42.3 The above limitations of liability and reductions in the limitation period do not apply

– to Early Access products that have been used for a building in accordance with their normal use and have caused its defectiveness,

– to claims for damages and reimbursement of expenses by the project participant, and

– in the event that LZE has fraudulently concealed the defect.

42.4 In the event of subsequent performance, LZE shall have the right to choose between repair or replacement.

42.5 If a replacement delivery is made within the scope of liability for defects, the limitation period shall not recommence.

42.6 If subsequent performance has been effected by way of a replacement delivery, the project participant is obliged to return the Early Access product originally delivered to LZE within 30 days. The return package must contain the reason for the return, the name of the project participant and the number assigned for the provision of the defective Early Access product, which enables LZE to identify the returned Early Access product. If and to the extent that it is not possible to assign the return shipment for reasons for which the project participant is responsible, LZE is not obliged to accept returned Early Access products. The costs of a new shipment shall be borne by the project participant.

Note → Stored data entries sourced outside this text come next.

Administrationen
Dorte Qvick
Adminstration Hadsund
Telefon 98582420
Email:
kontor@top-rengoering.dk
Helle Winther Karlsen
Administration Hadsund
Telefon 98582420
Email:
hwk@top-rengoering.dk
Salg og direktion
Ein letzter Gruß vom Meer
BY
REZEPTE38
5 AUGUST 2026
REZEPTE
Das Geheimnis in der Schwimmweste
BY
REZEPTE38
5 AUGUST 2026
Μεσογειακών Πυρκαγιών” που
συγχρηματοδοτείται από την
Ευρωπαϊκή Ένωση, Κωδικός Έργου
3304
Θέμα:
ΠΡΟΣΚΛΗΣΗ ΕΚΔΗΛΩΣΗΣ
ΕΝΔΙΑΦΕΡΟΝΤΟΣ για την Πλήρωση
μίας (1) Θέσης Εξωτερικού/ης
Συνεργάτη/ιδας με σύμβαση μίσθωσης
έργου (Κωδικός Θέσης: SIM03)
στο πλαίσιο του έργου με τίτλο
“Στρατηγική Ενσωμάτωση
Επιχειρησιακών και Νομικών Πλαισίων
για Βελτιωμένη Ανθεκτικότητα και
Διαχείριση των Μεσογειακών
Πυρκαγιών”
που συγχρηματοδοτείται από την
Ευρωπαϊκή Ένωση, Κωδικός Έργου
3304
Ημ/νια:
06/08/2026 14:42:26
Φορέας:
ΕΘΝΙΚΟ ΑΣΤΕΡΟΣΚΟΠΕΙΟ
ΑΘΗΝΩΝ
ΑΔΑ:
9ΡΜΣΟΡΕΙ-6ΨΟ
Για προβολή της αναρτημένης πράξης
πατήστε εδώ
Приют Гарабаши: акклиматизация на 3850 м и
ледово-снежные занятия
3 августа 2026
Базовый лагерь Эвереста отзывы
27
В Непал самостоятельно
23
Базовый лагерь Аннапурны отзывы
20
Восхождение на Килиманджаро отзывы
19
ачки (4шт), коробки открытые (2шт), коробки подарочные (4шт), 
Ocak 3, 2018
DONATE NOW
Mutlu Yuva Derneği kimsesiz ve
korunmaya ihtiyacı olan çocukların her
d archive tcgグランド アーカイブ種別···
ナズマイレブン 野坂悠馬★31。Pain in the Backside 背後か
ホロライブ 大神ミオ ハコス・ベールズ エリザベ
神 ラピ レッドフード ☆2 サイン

42.7 If LZE delivers a defect-free Early Access Product for the purpose of subsequent performance, LZE may claim compensation for use from the project participant in accordance with Section 346 (1) of the German Civil Code (BGB). Other legal claims remain unaffected.

42.8 Clause 7 of these General Terms and Conditions applies to claims for damages by the contractual partner. The limitations of liability resulting from Section 7 shall not apply if LZE has fraudulently concealed the defect or – in individual cases – has assumed a guarantee for the quality of the product. The same shall apply if LZE and the contracting party have reached an agreement on the quality of the product.